As with everything else, the determining factors have to do with type, quality, and quantity. There are several ways to categorize carbohydrates. For our purposes, we will divide them into 4 types that overlap to some degree:
Simple can be healthy when it occurs in a natural food such as fruit. Fructose is an example of such a carbohydrate. However, when consumed in larger amounts, particularly in a refined / processed form, it can be quite unhealthy.
Refined can be healthy when it pertains to a carbohydrate with a very low glycemic index that is not consumed in too large an amount (related to the glycemic load). Xylitol and erythritol are examples of such a carbohydrate, they are classified as sugar-alcohols. In general, however, refined carbs are not healthy at all. Examples include: sucrose, dextrose, corn syrup, high-fructose corn syrup, etc.
Complex carbohydrate rich diets are almost always considered to be quite healthy.

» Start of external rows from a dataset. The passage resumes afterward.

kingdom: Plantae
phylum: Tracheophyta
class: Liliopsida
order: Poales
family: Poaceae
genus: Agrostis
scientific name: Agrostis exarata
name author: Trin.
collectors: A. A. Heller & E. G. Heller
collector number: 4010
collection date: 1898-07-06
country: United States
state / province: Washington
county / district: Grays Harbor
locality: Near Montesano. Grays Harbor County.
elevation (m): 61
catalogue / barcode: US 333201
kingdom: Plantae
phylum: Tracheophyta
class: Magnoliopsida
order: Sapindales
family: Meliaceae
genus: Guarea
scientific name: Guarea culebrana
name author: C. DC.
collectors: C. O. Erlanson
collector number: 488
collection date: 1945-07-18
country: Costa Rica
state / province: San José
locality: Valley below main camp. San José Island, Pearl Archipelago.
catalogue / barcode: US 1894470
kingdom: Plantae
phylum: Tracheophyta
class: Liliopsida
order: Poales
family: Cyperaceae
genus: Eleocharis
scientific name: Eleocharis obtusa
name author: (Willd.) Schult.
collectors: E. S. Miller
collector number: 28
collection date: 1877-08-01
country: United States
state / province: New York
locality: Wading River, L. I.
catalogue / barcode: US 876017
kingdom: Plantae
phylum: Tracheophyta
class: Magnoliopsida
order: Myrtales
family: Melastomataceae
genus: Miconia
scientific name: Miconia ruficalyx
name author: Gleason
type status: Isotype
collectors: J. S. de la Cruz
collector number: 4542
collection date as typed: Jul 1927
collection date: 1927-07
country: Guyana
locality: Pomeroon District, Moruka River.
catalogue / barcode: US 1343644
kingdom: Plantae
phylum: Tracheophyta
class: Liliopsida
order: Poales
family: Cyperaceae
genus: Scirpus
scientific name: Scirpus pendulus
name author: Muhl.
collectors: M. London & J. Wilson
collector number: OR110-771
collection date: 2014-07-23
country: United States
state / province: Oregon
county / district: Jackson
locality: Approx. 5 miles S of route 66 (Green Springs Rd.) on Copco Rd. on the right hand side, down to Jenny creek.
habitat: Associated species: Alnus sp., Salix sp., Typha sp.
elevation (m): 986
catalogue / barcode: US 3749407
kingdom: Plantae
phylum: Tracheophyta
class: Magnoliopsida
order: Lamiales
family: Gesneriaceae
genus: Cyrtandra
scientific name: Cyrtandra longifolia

The only real issue with those diets is quantity. They should not be consumed in greater amounts than can be used on a daily basis or an excessive amount at a given meal.
Starchy carbs are also generally healthy although they have a greater capacity to be stored as fat and should not be over-eaten.
Since most Americans are overweight (56%) and or diabetic or pre-diabetic (28%) it is vitally important that we all keep close tabs on our intake of carbohydrates, and in particular, avoid / minimize those that are in excess of our bodies daily needs.